In the case sub judice, a close review of the hearing transcript, the institutional file placed before the trial court by the appellant, and the court file, it is clear that the trial court did not err in finding the appellant to be a sexual predator. The record reveals that the appellant's conduct in prison has not been stellar, in particular, he masturbated in front of a female prison guard. In 1992, the appellant's violation of his probation involved the abuse of alcohol and violence towards a woman. The appellant was sixteen when he committed this heinous crime, he was impaired by both alcohol and drugs, he had one prior juvenile offense, he has a mental health diagnosis of antisocial personality disorder, and the nature of the kidnapping and rape were particularly brutal and cruel. There are clear and convincing indications in this record which show that the appellant will likely re-offend in the future.
The appellant's first assignment of error is overruled.
The appellant's second, third, and fourth assignments of error will be considered together:
OHIO'S SEXUAL PREDATOR STATUTE VIOLATES THE CONCEPTS OF SEPARATION OF POWERS BECAUSE IT FORCES A TRIAL COURT TO INVESTIGATE, PROSECUTE AND ADJUDICATE INDIVIDUALS AS SEXUAL PREDATORS.
THE ADJUDICATION PROVISIONS VIOLATE THE DUE PROCESS CLAUSES OF THE FOURTEENTH AMENDMENT TO THE UNITED STATES CONSTITUTION AND ARTICLE 1 OF THE OHIO CONSTITUTION, BECAUSE OHIO'S
CLASSIFICATION SCHEME IS SYSTEMATICALLY FLAWED.
THE TRIAL COURT ERRED WHEN IT CLASSIFIED THE APPELLANT AS A SEXUAL PREDATOR BECAUSE THE LABEL IS UNREASONABLE OR ARBITRARY IN VIOLATION OF SECTION 1 AND 2 OF ARTICLE 1 OF THE OHIO CONSTITUTION AS WAS HELD IN STATE V. WILLIAMS (FEB. 2, 1999), LAKE APP. NO. 97-L-191, UNREPORTED.
These assignments of error have been previously addressed by this court in State v. Goodall (July 6, 2000), Cuyahoga App. No. 76491, unreported. In Goodall, this court overruled these assignments of error because substantially similar constitutional issues were raised and resolved in State v. Williams (2000), 88 Ohio St.3d 513; State v. Cook (1999), 83 Ohio St.3d 404; and State v. Ward (1999), 130 Ohio App.3d 551.
The appellants second, third, and fourth assignments of error are overruled.
It is ordered that appellee recover of appellant its costs herein taxed.
The Court finds there were reasonable grounds for this appeal.
It is ordered that a special mandate issue out of this Court directing the Common Pleas Court to carry this judgment into execution. The defendant's conviction having been affirmed, any bail pending appeal is terminated. Case remanded to the trial court for execution of sentence.
JAMES M. PORTER, J., CONCURS;
ANNE L. KILBANE, J., CONCURS WITH SEPARATE CONCURRING OPINION.

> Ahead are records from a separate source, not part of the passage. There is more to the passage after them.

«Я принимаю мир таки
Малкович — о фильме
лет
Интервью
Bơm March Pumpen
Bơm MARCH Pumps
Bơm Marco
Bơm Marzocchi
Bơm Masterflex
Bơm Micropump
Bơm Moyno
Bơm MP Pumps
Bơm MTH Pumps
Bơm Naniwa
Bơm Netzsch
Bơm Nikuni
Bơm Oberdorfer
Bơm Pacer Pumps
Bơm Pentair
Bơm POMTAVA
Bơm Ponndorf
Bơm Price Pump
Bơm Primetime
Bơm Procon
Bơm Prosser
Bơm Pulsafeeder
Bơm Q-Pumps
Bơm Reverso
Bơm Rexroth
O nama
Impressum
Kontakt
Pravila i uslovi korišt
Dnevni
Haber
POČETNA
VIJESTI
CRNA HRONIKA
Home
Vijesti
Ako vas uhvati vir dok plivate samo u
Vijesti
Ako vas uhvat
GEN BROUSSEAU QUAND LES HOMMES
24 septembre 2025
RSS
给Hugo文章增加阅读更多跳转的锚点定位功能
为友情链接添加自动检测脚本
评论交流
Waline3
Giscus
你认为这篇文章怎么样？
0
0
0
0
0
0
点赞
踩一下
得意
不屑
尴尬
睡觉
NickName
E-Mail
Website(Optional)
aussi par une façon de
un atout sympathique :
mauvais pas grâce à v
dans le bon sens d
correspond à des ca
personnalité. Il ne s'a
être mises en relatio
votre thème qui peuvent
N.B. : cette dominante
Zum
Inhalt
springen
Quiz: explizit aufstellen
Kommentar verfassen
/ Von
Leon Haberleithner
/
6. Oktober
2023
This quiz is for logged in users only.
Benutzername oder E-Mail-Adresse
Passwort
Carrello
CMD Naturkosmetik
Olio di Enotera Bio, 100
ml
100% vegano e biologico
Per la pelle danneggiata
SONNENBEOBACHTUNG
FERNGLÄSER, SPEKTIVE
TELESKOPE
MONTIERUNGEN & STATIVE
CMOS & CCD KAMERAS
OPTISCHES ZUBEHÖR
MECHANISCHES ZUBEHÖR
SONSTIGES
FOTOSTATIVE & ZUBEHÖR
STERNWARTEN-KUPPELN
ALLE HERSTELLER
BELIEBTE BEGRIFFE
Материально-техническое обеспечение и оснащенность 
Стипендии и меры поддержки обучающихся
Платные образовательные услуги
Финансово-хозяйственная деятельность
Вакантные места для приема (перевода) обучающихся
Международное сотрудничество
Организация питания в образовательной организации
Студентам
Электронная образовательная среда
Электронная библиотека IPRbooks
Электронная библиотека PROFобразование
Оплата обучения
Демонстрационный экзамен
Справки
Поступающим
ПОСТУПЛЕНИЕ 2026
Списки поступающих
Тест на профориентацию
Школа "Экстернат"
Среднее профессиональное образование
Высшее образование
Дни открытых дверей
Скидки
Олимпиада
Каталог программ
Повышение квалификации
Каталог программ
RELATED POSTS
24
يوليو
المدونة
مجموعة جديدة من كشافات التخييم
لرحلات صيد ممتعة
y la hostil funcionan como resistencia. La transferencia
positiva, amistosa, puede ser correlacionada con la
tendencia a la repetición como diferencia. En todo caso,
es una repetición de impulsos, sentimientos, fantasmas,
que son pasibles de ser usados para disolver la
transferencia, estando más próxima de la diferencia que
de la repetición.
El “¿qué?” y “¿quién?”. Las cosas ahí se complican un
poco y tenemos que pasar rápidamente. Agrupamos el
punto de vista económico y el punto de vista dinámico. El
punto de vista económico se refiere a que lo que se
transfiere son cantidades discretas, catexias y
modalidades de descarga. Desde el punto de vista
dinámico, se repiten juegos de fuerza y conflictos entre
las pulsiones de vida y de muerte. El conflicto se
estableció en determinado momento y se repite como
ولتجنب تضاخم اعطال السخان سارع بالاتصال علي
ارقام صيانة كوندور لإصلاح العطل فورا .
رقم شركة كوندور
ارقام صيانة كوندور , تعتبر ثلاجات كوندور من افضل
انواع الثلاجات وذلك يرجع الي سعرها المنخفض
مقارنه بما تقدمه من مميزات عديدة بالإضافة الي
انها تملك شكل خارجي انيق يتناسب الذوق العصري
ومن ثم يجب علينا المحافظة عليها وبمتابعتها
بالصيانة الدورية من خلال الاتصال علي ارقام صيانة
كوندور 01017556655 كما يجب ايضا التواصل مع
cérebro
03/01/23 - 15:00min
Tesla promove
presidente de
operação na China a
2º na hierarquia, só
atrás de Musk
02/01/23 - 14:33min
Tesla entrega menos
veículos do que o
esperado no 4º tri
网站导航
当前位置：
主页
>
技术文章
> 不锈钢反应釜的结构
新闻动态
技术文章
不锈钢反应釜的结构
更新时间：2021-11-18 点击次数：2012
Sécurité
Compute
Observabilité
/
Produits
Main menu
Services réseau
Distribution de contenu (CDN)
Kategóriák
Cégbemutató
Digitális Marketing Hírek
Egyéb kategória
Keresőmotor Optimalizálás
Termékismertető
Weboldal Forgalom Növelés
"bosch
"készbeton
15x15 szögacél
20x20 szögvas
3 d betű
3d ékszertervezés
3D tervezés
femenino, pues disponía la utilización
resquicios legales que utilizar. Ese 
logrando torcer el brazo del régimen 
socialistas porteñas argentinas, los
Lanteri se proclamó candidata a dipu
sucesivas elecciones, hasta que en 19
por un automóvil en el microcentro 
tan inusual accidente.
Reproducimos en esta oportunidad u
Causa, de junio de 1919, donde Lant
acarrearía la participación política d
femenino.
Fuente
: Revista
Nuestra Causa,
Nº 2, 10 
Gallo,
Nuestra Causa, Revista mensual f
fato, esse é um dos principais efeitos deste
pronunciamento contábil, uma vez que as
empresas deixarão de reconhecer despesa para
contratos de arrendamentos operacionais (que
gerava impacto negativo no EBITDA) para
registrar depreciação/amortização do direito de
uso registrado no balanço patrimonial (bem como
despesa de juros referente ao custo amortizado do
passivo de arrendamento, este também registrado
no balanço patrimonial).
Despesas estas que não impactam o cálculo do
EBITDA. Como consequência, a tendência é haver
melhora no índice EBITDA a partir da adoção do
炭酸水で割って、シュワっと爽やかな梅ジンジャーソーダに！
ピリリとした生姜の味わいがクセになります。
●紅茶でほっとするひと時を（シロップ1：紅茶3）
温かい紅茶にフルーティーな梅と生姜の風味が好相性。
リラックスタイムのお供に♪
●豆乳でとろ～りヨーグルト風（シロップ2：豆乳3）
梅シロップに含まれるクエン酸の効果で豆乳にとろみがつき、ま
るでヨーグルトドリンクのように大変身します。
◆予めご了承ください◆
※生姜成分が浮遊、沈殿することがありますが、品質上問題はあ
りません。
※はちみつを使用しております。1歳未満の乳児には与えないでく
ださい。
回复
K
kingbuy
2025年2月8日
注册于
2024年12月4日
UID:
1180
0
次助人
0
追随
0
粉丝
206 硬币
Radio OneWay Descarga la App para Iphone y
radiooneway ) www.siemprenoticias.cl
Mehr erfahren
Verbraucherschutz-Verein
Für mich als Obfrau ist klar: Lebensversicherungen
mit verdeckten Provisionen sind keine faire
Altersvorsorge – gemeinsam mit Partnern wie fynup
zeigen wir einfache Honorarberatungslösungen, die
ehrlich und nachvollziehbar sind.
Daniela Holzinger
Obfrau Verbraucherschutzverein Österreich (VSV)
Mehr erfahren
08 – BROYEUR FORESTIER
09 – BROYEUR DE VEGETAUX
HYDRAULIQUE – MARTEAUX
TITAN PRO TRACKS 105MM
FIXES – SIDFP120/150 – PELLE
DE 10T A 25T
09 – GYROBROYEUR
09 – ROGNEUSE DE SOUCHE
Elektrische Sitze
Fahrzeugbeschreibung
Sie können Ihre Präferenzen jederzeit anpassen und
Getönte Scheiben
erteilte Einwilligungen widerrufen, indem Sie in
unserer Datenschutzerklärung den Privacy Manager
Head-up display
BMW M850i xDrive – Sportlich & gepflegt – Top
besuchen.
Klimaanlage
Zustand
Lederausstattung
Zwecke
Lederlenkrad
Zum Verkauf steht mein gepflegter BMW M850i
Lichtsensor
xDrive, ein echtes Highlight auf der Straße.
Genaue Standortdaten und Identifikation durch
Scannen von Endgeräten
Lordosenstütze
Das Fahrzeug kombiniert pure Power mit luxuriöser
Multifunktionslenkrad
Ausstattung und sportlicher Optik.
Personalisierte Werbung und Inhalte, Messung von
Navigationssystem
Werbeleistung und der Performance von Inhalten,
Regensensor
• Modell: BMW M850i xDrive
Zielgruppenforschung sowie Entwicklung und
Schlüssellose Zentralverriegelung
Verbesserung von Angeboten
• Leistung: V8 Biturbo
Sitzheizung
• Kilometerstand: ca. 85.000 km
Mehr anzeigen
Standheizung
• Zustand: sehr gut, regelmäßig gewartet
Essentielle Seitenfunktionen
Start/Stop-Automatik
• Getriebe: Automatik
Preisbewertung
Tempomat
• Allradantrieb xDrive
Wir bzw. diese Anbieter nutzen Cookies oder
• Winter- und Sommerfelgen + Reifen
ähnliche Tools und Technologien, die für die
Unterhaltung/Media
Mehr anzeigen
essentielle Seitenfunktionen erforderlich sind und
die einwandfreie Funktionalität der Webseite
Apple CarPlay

___________________________________ JAMES D. SWEENEY, PRESIDING JUDGE
I concur with the majority opinion affirming Judge Lillian J. Greene's order but write separately to point out that more recent incidents during Manson's incarceration provide further indications of the likelihood that he will re-offend, despite his initial efforts to address his psychological challenges. Early in his sentence, Manson enrolled in various programs including anger management, victim empathy, alcohol education, etc. He enrolled in his last course, Social Skills, on December 18, 1996 — the day before the masturbation incident. In addition to that self-abuse incident (a violation of Admin. R. 4120-09-06(E)(29)), Manson tested positive for marijuana on March 13, 1997 (a violation of Admin. R. 5120-09-06(E)(7)), and on June 26, 1998, he attempted to establish a personal relationship with a female corrections officer (a violation of Admin. R. 5120-09-06(E)(30)). These incidents, when considered in light of his January 25, 1996 psychological examination — which was compiled less than one year before the December 19, 1996 incident and almost two and one-half years before the personal relationship incident — also support the judge's findings and conclusion that Manson will likely re-offend in the future.